Les députés estiment en effet que ce projet de décision soulève des questions de substance comme de procédure, sachant par ailleurs, qu'il manque d'ambition.
Ils rappellent au passage que le traité de Lisbonne, qui doit entrer en vigueur le 1er décembre 2009, apportera une nouvelle base juridique (l'article 84 du traité sur le fonctionnement de l'Union européenne) qui confèrera au Parlement des pouvoirs de codécision (selon la procédure législative ordinaire) dans le domaine de la prévention du crime. Par conséquent, les députés invitent le Conseil à ne pas adopter officiellement l'initiative avant l'entrée en vigueur du traité de Lisbonne de sorte que la version définitive de l'acte soit établie en permettant à la Cour de justice des Communautés européennes, à la Commission et au Parlement de jouer pleinement leur rôle et d'exercer pleinement leur contrôle.

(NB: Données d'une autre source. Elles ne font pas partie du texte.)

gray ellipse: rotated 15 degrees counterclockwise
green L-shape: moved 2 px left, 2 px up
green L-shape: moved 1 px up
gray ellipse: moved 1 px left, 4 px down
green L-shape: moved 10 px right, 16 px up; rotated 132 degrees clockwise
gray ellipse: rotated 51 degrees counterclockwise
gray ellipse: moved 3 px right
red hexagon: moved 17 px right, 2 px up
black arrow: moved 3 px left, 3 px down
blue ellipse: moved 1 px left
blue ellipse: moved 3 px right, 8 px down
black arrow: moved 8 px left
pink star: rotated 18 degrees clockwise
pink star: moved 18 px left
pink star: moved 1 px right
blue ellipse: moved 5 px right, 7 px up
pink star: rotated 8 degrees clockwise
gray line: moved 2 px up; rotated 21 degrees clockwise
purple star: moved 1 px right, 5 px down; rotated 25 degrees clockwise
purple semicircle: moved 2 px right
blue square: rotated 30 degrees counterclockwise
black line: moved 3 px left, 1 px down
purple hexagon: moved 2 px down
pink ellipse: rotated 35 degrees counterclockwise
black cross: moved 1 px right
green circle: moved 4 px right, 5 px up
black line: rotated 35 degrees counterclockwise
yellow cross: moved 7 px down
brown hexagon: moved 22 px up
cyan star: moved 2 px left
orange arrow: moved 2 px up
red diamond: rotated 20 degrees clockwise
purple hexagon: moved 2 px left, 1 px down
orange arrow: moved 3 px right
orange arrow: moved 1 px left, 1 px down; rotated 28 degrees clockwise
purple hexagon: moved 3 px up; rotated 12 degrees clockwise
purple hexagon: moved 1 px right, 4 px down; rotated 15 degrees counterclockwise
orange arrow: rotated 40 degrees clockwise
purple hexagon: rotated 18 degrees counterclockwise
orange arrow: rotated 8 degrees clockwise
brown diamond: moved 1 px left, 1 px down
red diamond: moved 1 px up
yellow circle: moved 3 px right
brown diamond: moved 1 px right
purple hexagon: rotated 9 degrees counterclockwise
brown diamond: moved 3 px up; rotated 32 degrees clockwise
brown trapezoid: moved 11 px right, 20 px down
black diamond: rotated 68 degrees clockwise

Les députés indiquent que, dans ce cas, ils examineront toute nouvelle proposition visant notamment à la création d'un Observatoire de la délinquance, de la criminalité organisée et de la prévention, dans le cadre de la procédure d'urgence.
Dans la foulée, les députés appellent la Belgique, la République tchèque, l'Allemagne, l'Espagne, la France, la Hongrie, les Pays-Bas, la République slovaque, la Finlande, la Suède et le Royaume-Uni, à l’origine de cette initiative, à retirer leur texte.